• Work to complete:
a – Copy the passage of the CryptoSink triage post starting with "When triaging an" and going on through "a given day.".
b – Write the next part of the post on triaging a CryptoSink infection, picking up after its final line.

• Text passage:
────

Triaging a CryptoSink Infection in 5 Minutes with Lacework

Lacework LabsMarch 21, 20194 min read

James Condon
Director of Research, Lacework Labs

In medical terms, triage is the assignment of degrees of urgency to wounds or illnesses to decide the order of treatment of a large number of patients or casualties. For security practitioners, triage is assigning priorities and order to security events.

When triaging an alert, a security analyst needs to quickly and accurately determine if it’s a true positive and decide upon the next steps. It’s very important to continually improve your triage process because many security teams receive more signals than they can appropriately analyze in a given day.

At Lacework, we developed a 4W’s (Who, What, Where, When) approach to quickly answer the most important questions surrounding a given security event. In this blog post, we will walk through how this process can be used to triage an incident by using the recently reported CryptoSink malware campaign as an example.

CryptoSink Overview

On March 13th, 2019 F5 Labs reported on a new malware campaign called CryptoSink. CryptoSink is a malware campaign targeting Elasticsearch on both Windows and Linux platforms with the ultimate goal of mining Monero (XMR). Although the exploit used in the initial attack on Elasticsearch is quite old (CVE-2014-3120), the malware components have some new and interesting tricks such as:

  • Sinkholing network connections to competing mining pools as opposed to having their processes simply killed.

────

• Data to examine:
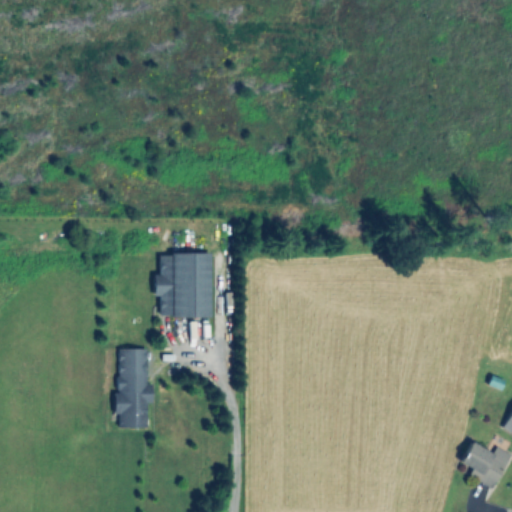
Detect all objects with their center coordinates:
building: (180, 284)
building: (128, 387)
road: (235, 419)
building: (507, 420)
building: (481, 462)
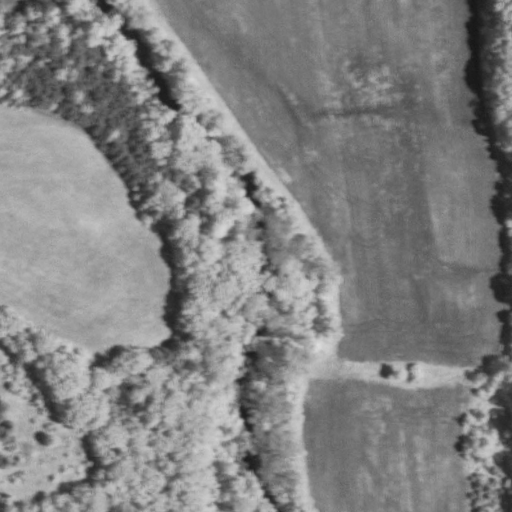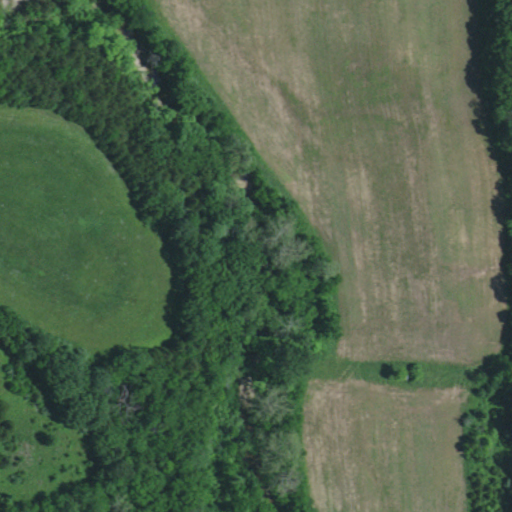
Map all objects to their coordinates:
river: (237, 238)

────

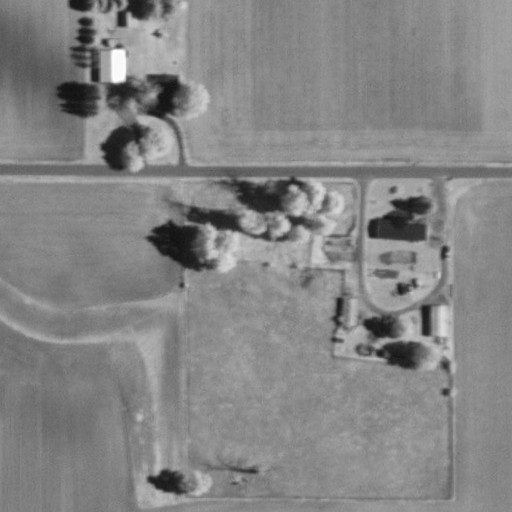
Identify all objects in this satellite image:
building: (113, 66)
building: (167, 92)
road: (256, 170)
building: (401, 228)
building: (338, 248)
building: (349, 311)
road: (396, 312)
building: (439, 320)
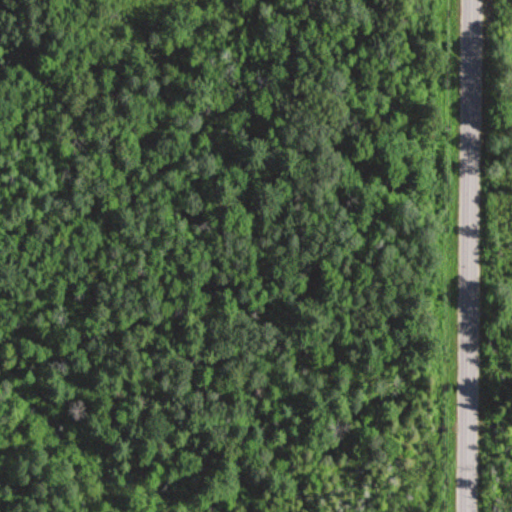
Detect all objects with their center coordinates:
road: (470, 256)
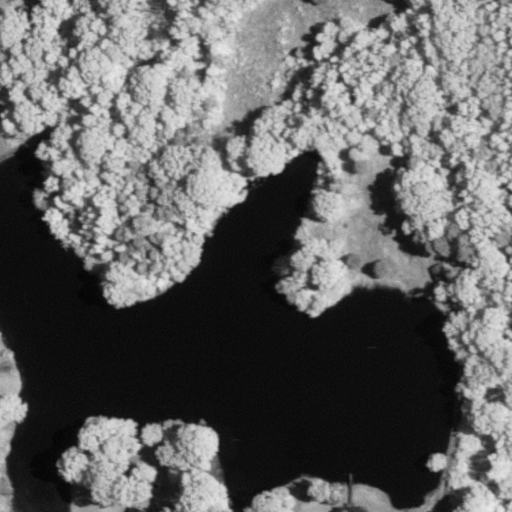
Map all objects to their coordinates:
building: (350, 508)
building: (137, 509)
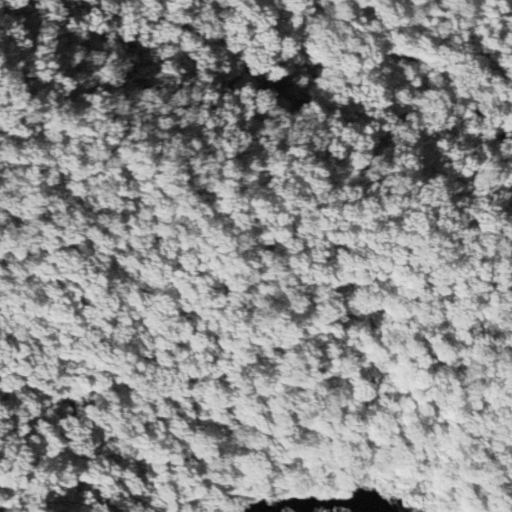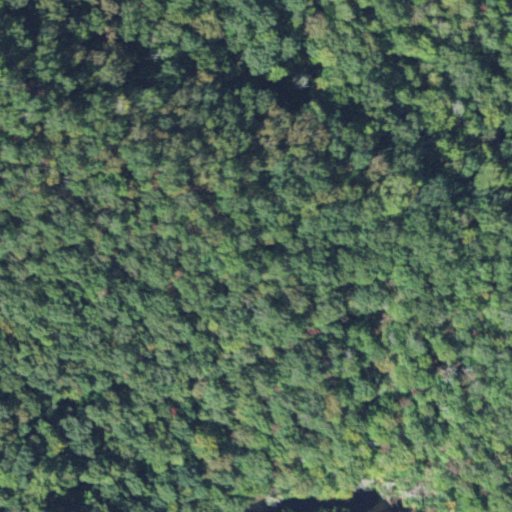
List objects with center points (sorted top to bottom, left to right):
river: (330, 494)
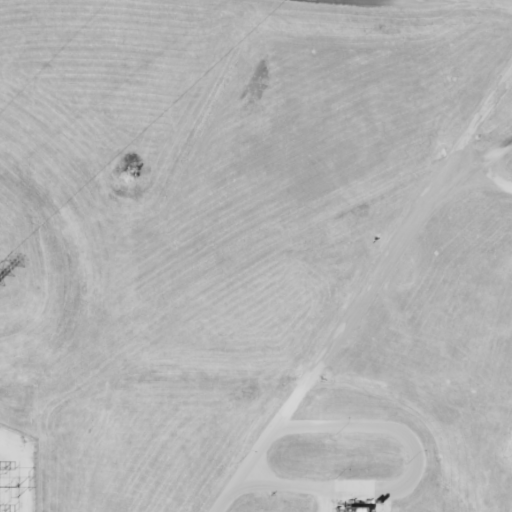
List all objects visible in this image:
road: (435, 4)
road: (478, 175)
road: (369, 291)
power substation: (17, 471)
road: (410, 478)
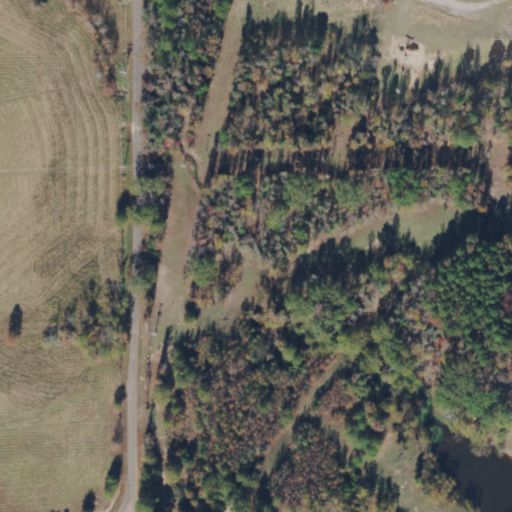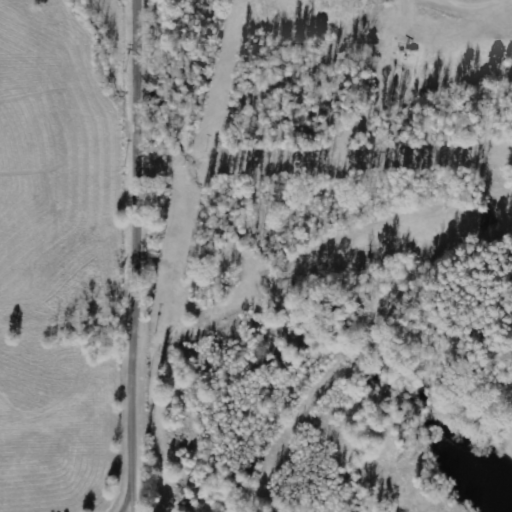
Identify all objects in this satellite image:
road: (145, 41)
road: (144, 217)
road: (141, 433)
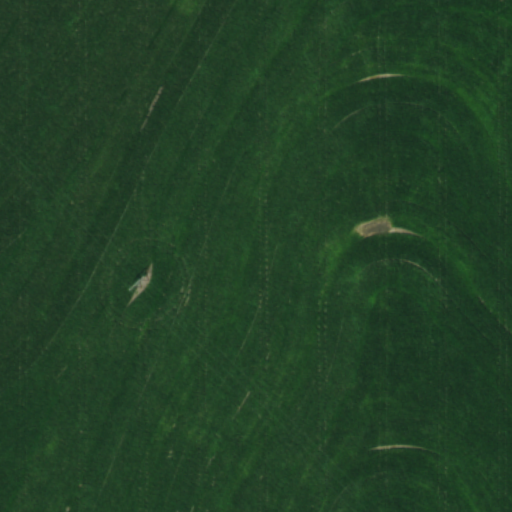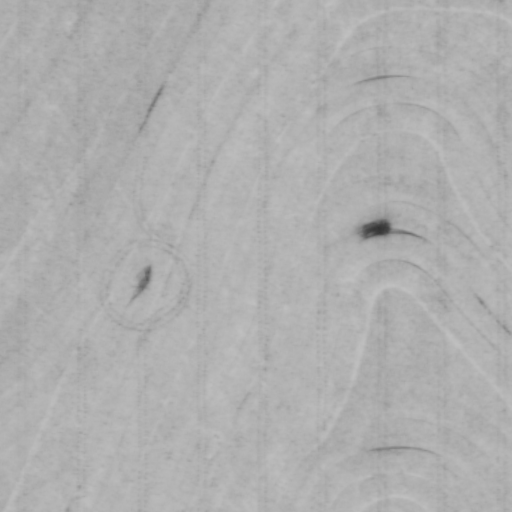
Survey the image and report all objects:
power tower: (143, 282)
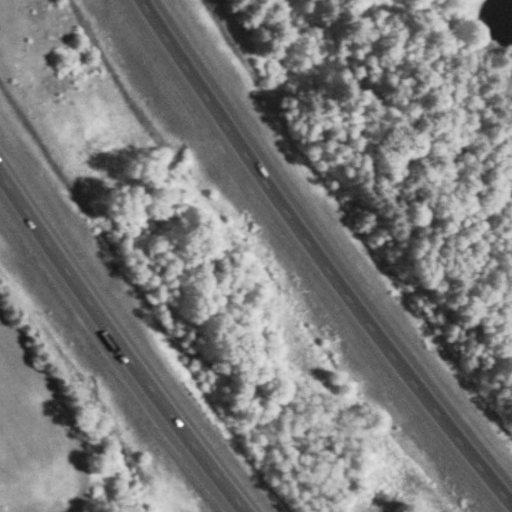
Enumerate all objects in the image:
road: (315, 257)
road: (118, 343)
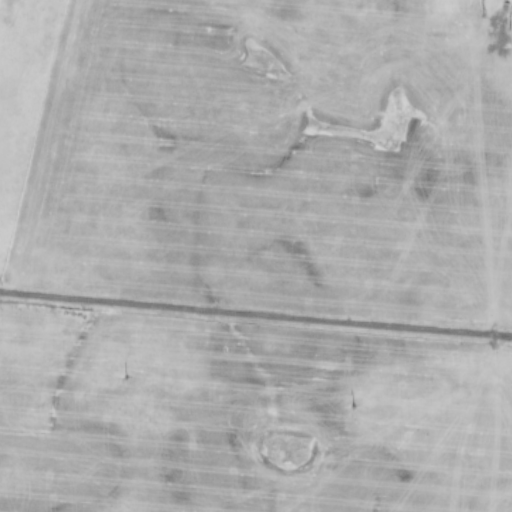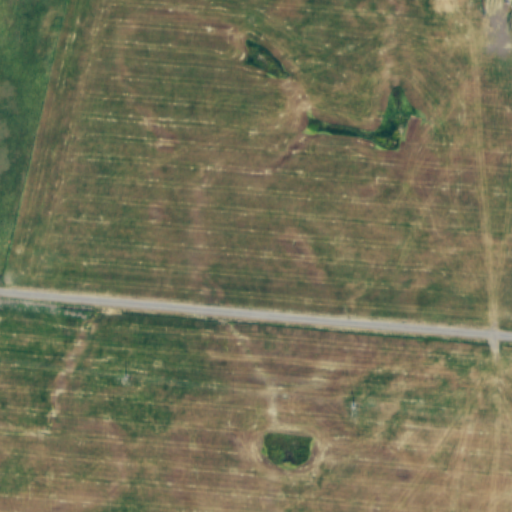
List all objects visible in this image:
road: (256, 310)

────

• Numbered answers:
a –
When triaging an alert, a security analyst needs to quickly and accurately determine if it’s a true positive and decide upon the next steps. It’s very important to continually improve your triage process because many security teams receive more signals than they can appropriately analyze in a given day.

b –
  • The Linux binary rm is replaced with a new binary that checks if a cronjob exists for persistence before executing the legitimate rm

The malware has many more capabilities to achieve persistence and establish a backdoor. At the time of the article, multiple components were undetected by AV engines on VirusTotal.

CryptoSink Setup 

To run the malware we set up an Ubuntu 18.04 server with a Lacework agent installed. Instead of exploiting Elasticsearch we went straight to running the install script ctos.sh shown below.

Figure 1. Ctos.sh install script.

Triaging Events

After running the install script we begin to see a number of events in Lacework.

Figure 2. Lacework event listing.

When triaging multiple alerts, a good place to start is by examining the most severe alerts first. Following this, we select one of our critical events which brings us to our 4W’s triage view.

Figure 3. Event triage view.

Here we can quickly gather the important data we need to understand what happened, where it happened, when it happened, and what user was involved. In this view, we can see the domain is marked malicious as the domain was blacklisted. To get even more details we can drill into the “WHAT” section to see things like command-line arguments associated with the process in question.

Figure 4. “WHAT” details in event triage view.

We can see here that the command line string under process corresponds with the install script we ran. Also, it’s interesting to note that the CPU usage on the machine in question is at 50%. This can be indicative of cryptojacking in process.

Figure 5. “WHAT” details from other critical event.

Taking a look at our other critical events we see a number of suspicious downloads via wget. These are the additional malware components.

Figure 6. Polygraph of network communications from the infected host.

We can also quickly see a summary of the network connections coming from this machine. In Figure 6 you can see that one of these connections is xmr.f2pool[.]com, the mining pool used by the malware.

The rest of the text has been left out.